If you are riding a bicycle or a motorcycle, you won’t have to worry as there is more than enough parking in the area that you shouldn’t have any difficulty finding a spot to park. 

Understandably, it gets quite hot in Chiang Mai, so if you don’t feel like walking or riding a bicycle, you can easily grab a taxi, Tuk Tuk or Songthaew. 

Link: 13 Ways of Getting Around Chiang Mai (Chiang Mai Traveller)  

While in Thailand, you should also download the “Grab” app for your phone. It is basically South East Asia’s version of Uber but it allows you to easily grab a taxi, tuk tuk or motorcycle during your travels without having to worry about confusion or being taken for a ride. 

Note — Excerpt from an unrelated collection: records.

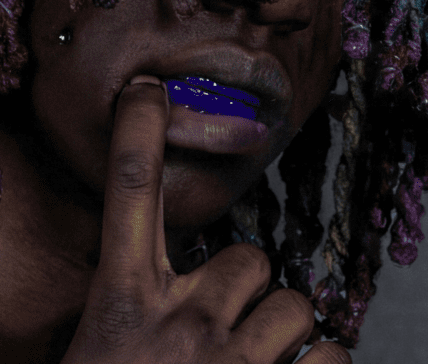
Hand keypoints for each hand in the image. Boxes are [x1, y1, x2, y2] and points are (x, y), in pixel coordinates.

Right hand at [61, 77, 349, 363]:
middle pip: (247, 259)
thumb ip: (123, 307)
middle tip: (219, 329)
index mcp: (123, 302)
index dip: (139, 130)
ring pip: (294, 307)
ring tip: (251, 360)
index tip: (147, 90)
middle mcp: (181, 321)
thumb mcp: (95, 345)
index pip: (130, 191)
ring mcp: (231, 359)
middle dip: (244, 289)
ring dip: (278, 332)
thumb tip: (143, 286)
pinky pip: (332, 354)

Likewise, Thailand also uses Uber, so you have quite a few options available for getting around. 

Admission: 50 Baht ($1.50 USD) 

Hours: 6.00am - 5.30pm daily (Closes at 9:30pm on Saturday) 

I should also mention that like many other places of worship in Chiang Mai, Wat Sri Suphan offers monk-chat and meditation sessions every other day. If you’re interested in taking part, the chats are held on Tuesday, Thursday and Saturday evenings from 5:30 - 7:30pm and the meditation sessions are held from 7:00 - 9:00. 

Visiting a bunch of seven or eight-hundred year old temples is a fun learning experience and it goes without saying that Thailand’s wats are extremely picturesque, but after seeing a few of them, it would be understandable if you’ve started to feel a little worn out. 

If thats the case, I highly recommend a visit to the Silver Temple. 

I realize that if you’re tired of temple-hopping that visiting another might not exactly be the solution to your problem.

In this case though, you’re going to see something unlike any of the other places of worship in town (or anywhere) and while part of the temple complex is quite old, the Silver Temple is about as modern of an interpretation as you can get. 

The temple of course has similar architectural design aspects as the other temples around town, but the liberties that they’ve taken with the artwork on the walls as well as the fact that the temple is entirely made out of silver and aluminum makes this one quite unique. 

It’s also likely to lead you to think that designers probably had a few too many drinks while constructing the temple. 

I promise, if you take the time to visit this temple and check out some of the smaller details on both the interior and the exterior, you’ll probably find yourself scratching your head wondering what is actually going on.

There isn’t a whole lot here that makes sense and that’s probably what makes a visit to this temple so much fun.